# [Your objective]
Without any pictures, retype exactly the lines from the one with "Affamé de sport, il" through the final line of the records.

Extracted data entries
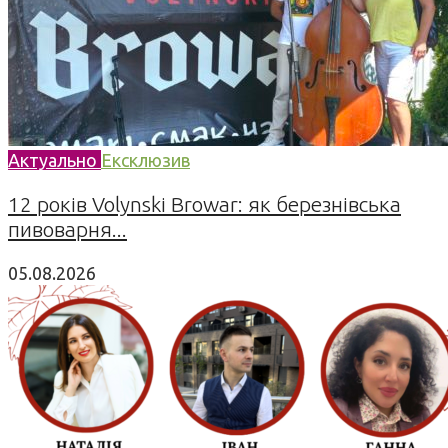
Актуально
Ексклюзив
12 років Volynski Browar: як березнівська
пивоварня...
05.08.2026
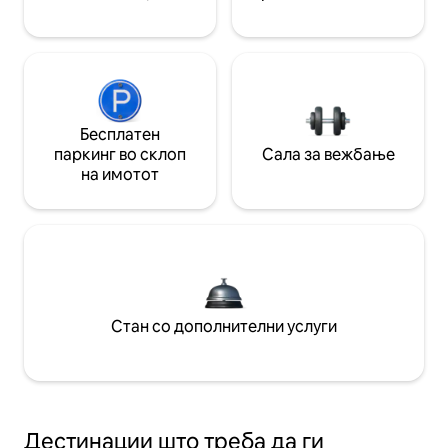
Бесплатен
паркинг во склоп
Сала за вежбање
на имотот
Стан со дополнителни услуги
Дестинации што треба да ги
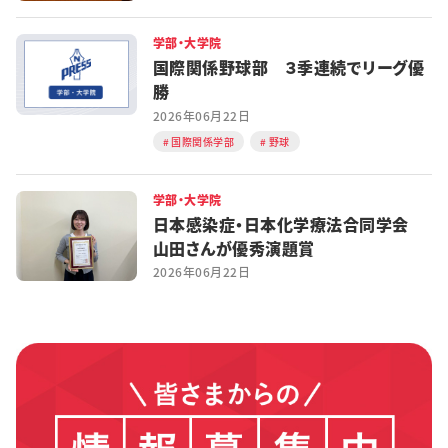
学部・大学院
国際関係野球部 ３季連続でリーグ優
勝
2026年06月22日
国際関係学部
野球
学部・大学院
日本感染症・日本化学療法合同学会
山田さんが優秀演題賞
2026年06月22日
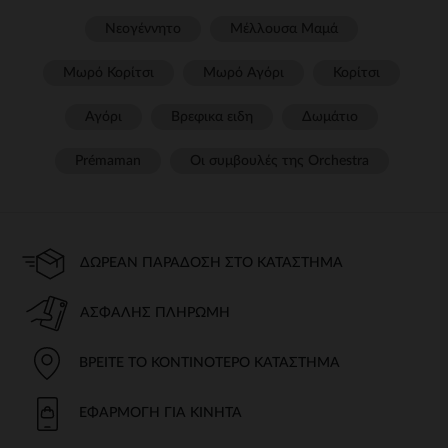
Νεογέννητο
Μέλλουσα Μαμά
Μωρό Κορίτσι
Μωρό Αγόρι
Κορίτσι
Αγόρι
Βρεφικα ειδη
Δωμάτιο
Prémaman
Οι συμβουλές της Orchestra​
ΔΩΡΕΆΝ ΠΑΡΆΔΟΣΗ ΣΤΟ ΚΑΤΆΣΤΗΜΑ
ΑΣΦΑΛΉΣ ΠΛΗΡΩΜΉ
ΒΡΕΊΤΕ ΤΟ ΚΟΝΤΙΝΌΤΕΡΟ ΚΑΤΆΣΤΗΜΑ
ΕΦΑΡΜΟΓΉ ΓΙΑ ΚΙΝΗΤΆ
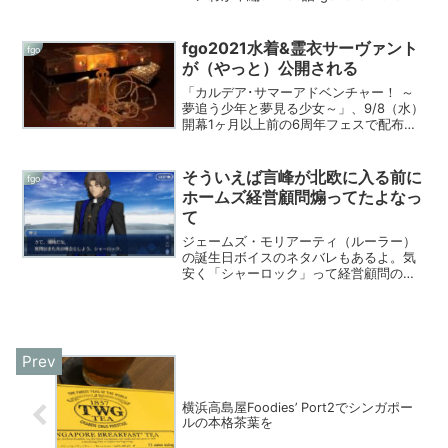
祭りまでの地方イベント描き下ろし扉の
口絵「砲台に跨ったリヨぐだ子の上に
浮...
fgo2021水着&霊衣サーヴァント
fgo
が（やっと）公開される
「カルデア･サマーアドベンチャー！ ～
夢追う少年と夢見る少女～」、9/8（水）
開幕1ヶ月以上前の6周年フェスで配布の
ロリンチちゃんと霊衣のアキレウスが公
開されて以降詳細一切不明。2021年9月1
日の更新でようやく特攻サーヴァントと
そういえば言峰が北欧に入る前に
fgo
参加条件「...
ホームズ経営顧問煽ってたよなっ
て
ジェームズ・モリアーティ（ルーラー）
の誕生日ボイスのネタバレもあるよ。気
安く「シャーロック」って経営顧問のな
んなの神父北欧冒頭のマカリー神父あら
ためラスプーチンもとい言峰神父。「シ
ャーロック」「シャーロック」「シャー
ロック」はい、「シャーロ...
横浜高島屋Foodies’ Port2でシンガポー
ルの本格茶葉を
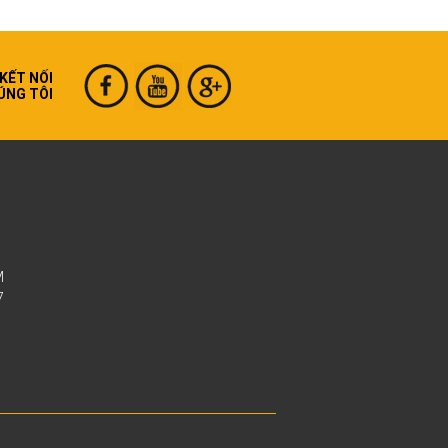
KẾT NỐI
ÚNG TÔI
M
7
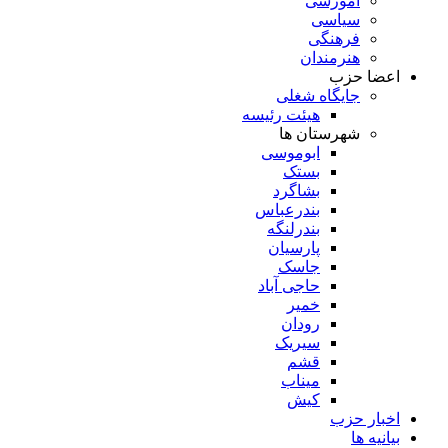
آموزشی
سیاسی
فرهنگی
هنرمندان
اعضا حزب
جایگاه شغلی
هیئت رئیسه
شهرستان ها
ابوموسی
بستک
بشاگرد
بندرعباس
بندرلنگه
پارسیان
جاسک
حاجی آباد
خمیر
رودان
سیریک
قشم
میناب
کیش
اخبار حزب
بیانیه ها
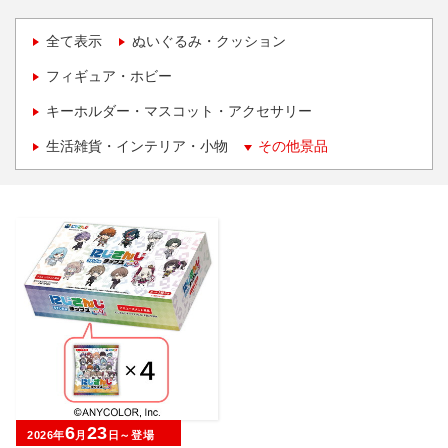
全て表示
ぬいぐるみ・クッション
フィギュア・ホビー
キーホルダー・マスコット・アクセサリー
生活雑貨・インテリア・小物
その他景品
6
23
2026年
月
日～登場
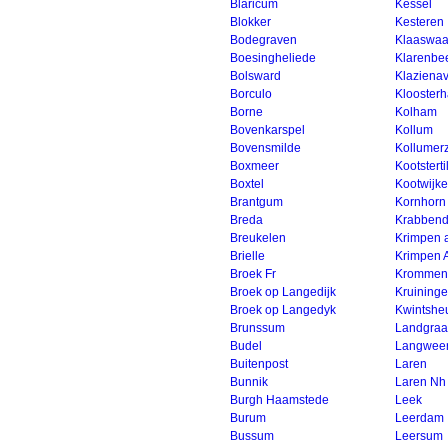
Blaricum
Kessel
Blokker
Kesteren
Bodegraven
Klaaswaa
Boesingheliede
Klarenbe
Bolsward
Klaziena
Borculo
Kloosterh
Borne
Kolham
Bovenkarspel
Kollum
Bovensmilde
Kollumer
Boxmeer
Kootsterti
Boxtel
Kootwijke
Brantgum
Kornhorn
Breda
Krabbend
Breukelen
Krimpen 
Brielle
Krimpen 
Broek Fr
Krommen
Broek op Langedijk
Kruining
Broek op Langedyk
Kwintshe
Brunssum
Landgraa
Budel
Langwee
Buitenpost
Laren
Bunnik
Laren Nh
Burgh Haamstede
Leek
Burum
Leerdam
Bussum
Leersum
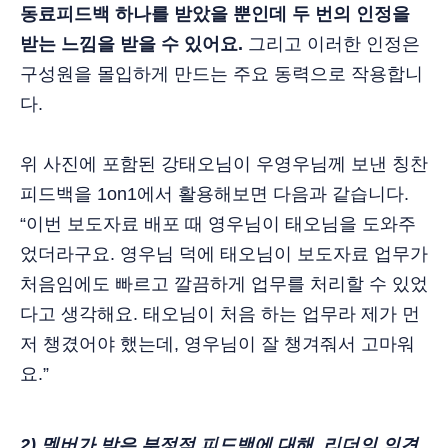
동료피드백 하나를 받았을 뿐인데 두 번의 인정을
받는 느낌을 받을 수 있어요.
그리고 이러한 인정은
구성원을 몰입하게 만드는 주요 동력으로 작용합니
다.
위 사진에 포함된 강태오님이 우영우님께 보낸 칭찬
피드백을 1on1에서 활용해보면 다음과 같습니다.
“이번 보도자료 배포 때 영우님이 태오님을 도와주
었더라구요. 영우님 덕에 태오님이 보도자료 업무가
처음임에도 빠르고 깔끔하게 업무를 처리할 수 있었
다고 생각해요. 태오님이 처음 하는 업무라 제가 먼
저 챙겼어야 했는데, 영우님이 잘 챙겨줘서 고마워
요.”
2) 멤버가 받은 부정적 피드백에 대해, 리더의 의견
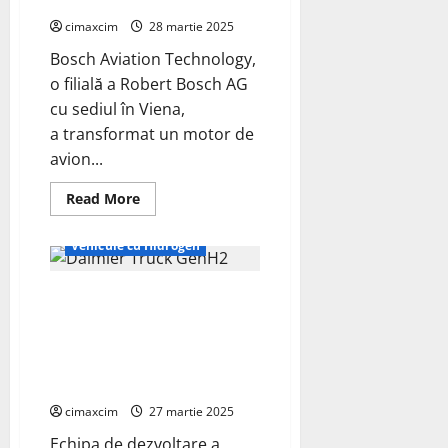
modificat
Le
Mans
cimaxcim
28 martie 2025
Bosch Aviation Technology,
o filială a Robert Bosch AG
cu sediul în Viena,
a transformat un motor de
avion...
Read
Read More
more
Auto
about
Bosch
Vehicule cu Hidrogen
Aviation
Technology
prezintă
Daimler Truck testează primele
conceptul
pentru
prototipuri ale camioanelor cu
motorul
de
celule de combustie GenH2 de
aeronavă
următoarea generație în Alpii
cu
hidrogen;
elvețieni
motor
Rotax
cimaxcim
27 martie 2025
916
modificat
Echipa de dezvoltare a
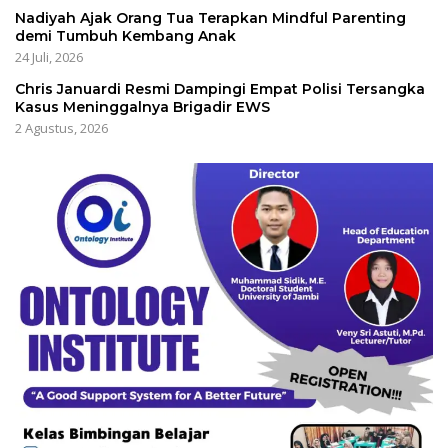
Nadiyah Ajak Orang Tua Terapkan Mindful Parenting
demi Tumbuh Kembang Anak
24 Juli, 2026
Chris Januardi Resmi Dampingi Empat Polisi Tersangka
Kasus Meninggalnya Brigadir EWS
2 Agustus, 2026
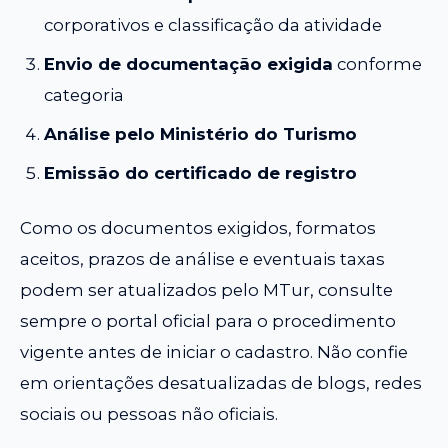
corporativos e classificação da atividade
Envio de documentação exigida
conforme
categoria
Análise pelo Ministério do Turismo
Emissão do certificado de registro
Como os documentos exigidos, formatos
aceitos, prazos de análise e eventuais taxas
podem ser atualizados pelo MTur, consulte
sempre o portal oficial para o procedimento
vigente antes de iniciar o cadastro. Não confie
em orientações desatualizadas de blogs, redes
sociais ou pessoas não oficiais.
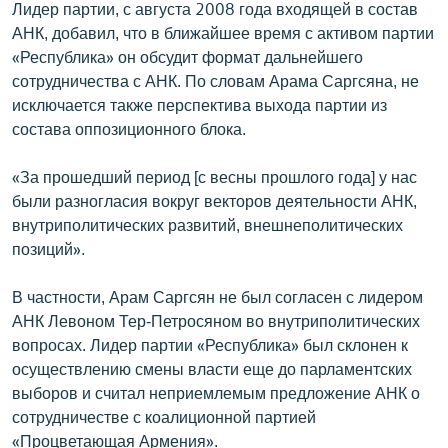
Лидер партии, с августа 2008 года входящей в состав
English
АНК, добавил, что в ближайшее время с активом партии
Русский
«Республика» он обсудит формат дальнейшего
сотрудничества с АНК. По словам Арама Саргсяна, не
исключается также перспектива выхода партии из
ՀԵՏԵՎԵՔ ՄԵԶ
состава оппозиционного блока.
«За прошедший период [с весны прошлого года] у нас
были разногласия вокруг векторов деятельности АНК,
внутриполитических развитий, внешнеполитических
«Ազատության» բոլոր կայքերը
позиций».
В частности, Арам Саргсян не был согласен с лидером
АНК Левоном Тер-Петросяном во внутриполитических
вопросах. Лидер партии «Республика» был склонен к
осуществлению смены власти еще до парламентских
выборов и считал неприемлемым предложение АНК о
сотрудничестве с коалиционной партией
«Процветающая Армения».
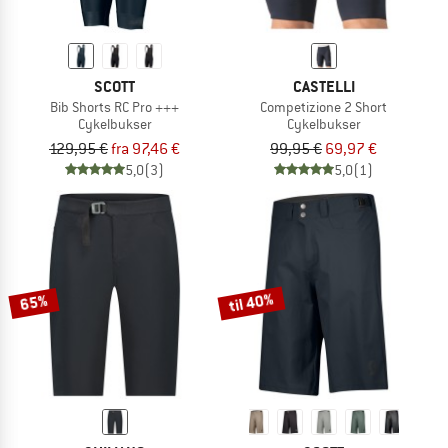
SCOTT
CASTELLI
Bib Shorts RC Pro +++
Competizione 2 Short
Cykelbukser
Cykelbukser
129,95 €
fra 97,46 €
99,95 €
69,97 €
5,0
(3)
5,0
(1)
til 40%
65%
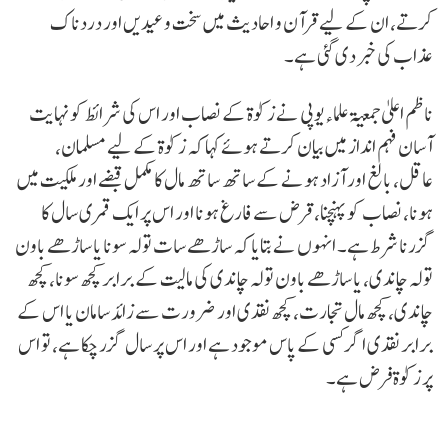
کرتے، ان کے لیے قرآن و احادیث میں سخت وعیدیں اور دردناک
عذاب کی خبر دی گئی ہے۔
ناظم اعلیٰ جمعیۃ علماء یوپی نے زکوٰۃ کے نصاب اور اس کی شرائط کو نہایت
آسان فہم انداز میں بیان کرتے ہوئے کہا کہ زکوٰۃ کے لیے مسلمان،
عاقل، بالغ اور آزاد ہونے کے ساتھ ساتھ مال کا مکمل قبضے اور ملکیت میں
ہونا، نصاب کو پہنچنا، قرض سے فارغ ہونا اور اس پر ایک قمری سال کا
گزرنا شرط ہے۔ انہوں نے بتایا کہ ساڑھے سات تولہ سونا یا ساڑھے باون
تولہ چاندی، یا ساڑھے باون تولہ چاندی کی مالیت کے برابر کچھ سونا، کچھ
چاندی، کچھ مال تجارت، کچھ نقدی اور ضرورت سے زائد سامان یا اس کے
برابر نقدی اگر کسی کے پاس موجود ہے اور اس پر سال گزر چکا ہے، تو اس
پر زکوٰۃ فرض ہے۔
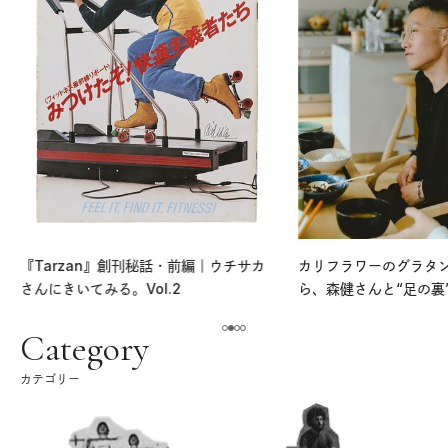
『Tarzan』創刊秘話・前編｜ウチサカ
カリフラワーのグラタ
さんにきいてみる。Vol.2
ら、森健さんと“足の裏
える。｜麻生要一郎の
ク
Category
カテゴリー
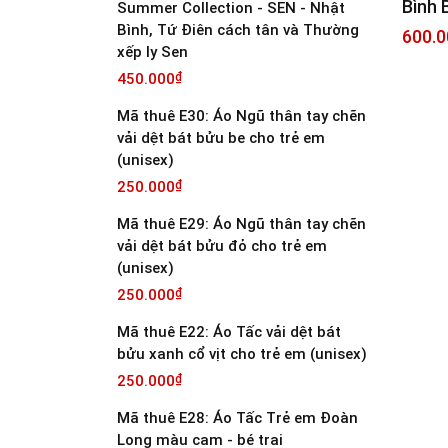
Bình 
Summer Collection - SEN - Nhật
Bình, Tứ Điên cách tân và Thường
600.0
xếp ly Sen
450.000
₫
Mã thuê E30: Áo Ngũ thân tay chẽn
vải dệt bát bửu be cho trẻ em
(unisex)
250.000
₫
Mã thuê E29: Áo Ngũ thân tay chẽn
vải dệt bát bửu đỏ cho trẻ em
(unisex)
250.000
₫
Mã thuê E22: Áo Tấc vải dệt bát
bửu xanh cổ vịt cho trẻ em (unisex)
250.000
₫
Mã thuê E28: Áo Tấc Trẻ em Đoàn
Long màu cam - bé trai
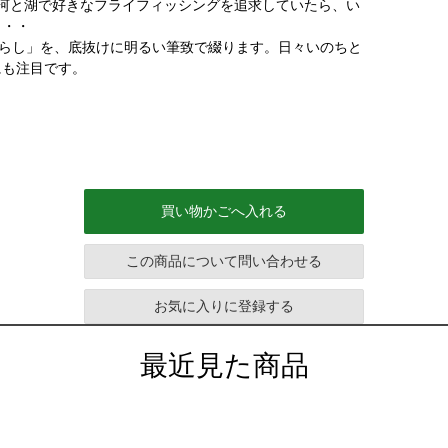
河と湖で好きなフライフィッシングを追求していたら、い
・・・
暮らし」を、底抜けに明るい筆致で綴ります。日々いのちと
にも注目です。
買い物かごへ入れる
この商品について問い合わせる
お気に入りに登録する
最近見た商品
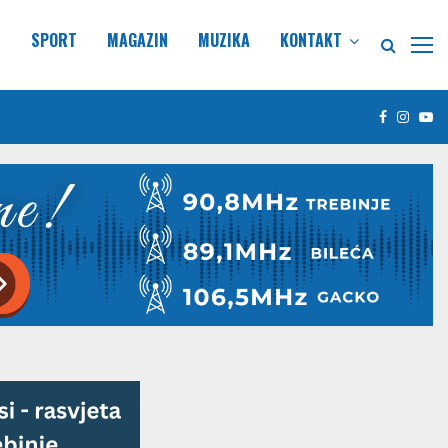
E
SPORT
MAGAZIN
MUZIKA
KONTAKT
Facebook
Insta
Yo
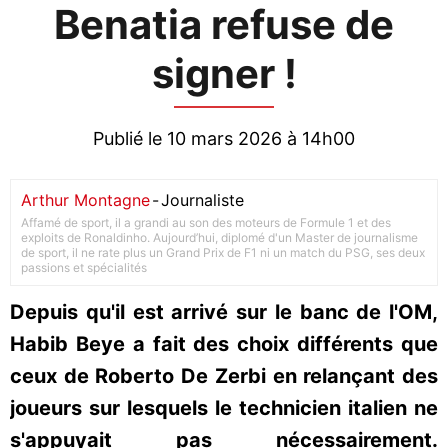
Benatia refuse de
signer !
Publié le 10 mars 2026 à 14h00
Arthur Montagne
-
Journaliste
Affamé de sport, il a grandi au son des moteurs de Formule 1 et des
exploits de Ronaldinho. Aujourd’hui, diplomé d'un Master de journalisme
de sport, il ne rate plus un Grand Prix de F1 ni un match du PSG, ses deux
passions et spécialités
Depuis qu'il est arrivé sur le banc de l'OM,
Habib Beye a fait des choix différents que
ceux de Roberto De Zerbi en relançant des
joueurs sur lesquels le technicien italien ne
s'appuyait pas nécessairement.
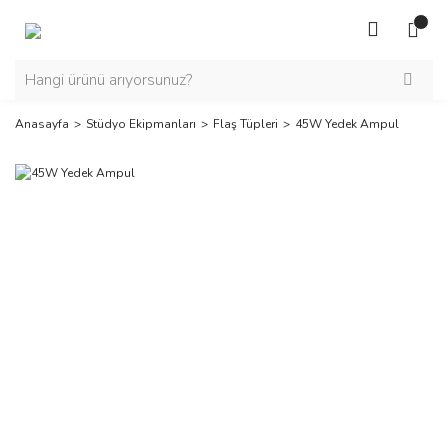
Anasayfa
Stüdyo Ekipmanları
Flaş Tüpleri
45W Yedek Ampul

# [Answer to this task]
Affamé de sport, il a grandi au son des moteurs de Formule 1 et des
exploits de Ronaldinho. Aujourd’hui, diplomé d'un Master de journalisme
de sport, il ne rate plus un Grand Prix de F1 ni un match du PSG, ses deux
passions et spécialités
Depuis qu'il est arrivé sur le banc de l'OM,
Habib Beye a fait des choix différents que
ceux de Roberto De Zerbi en relançant des
joueurs sur lesquels le technicien italien ne
s'appuyait pas nécessairement.
Anasayfa
Stüdyo Ekipmanları
Flaş Tüpleri
45W Yedek Ampul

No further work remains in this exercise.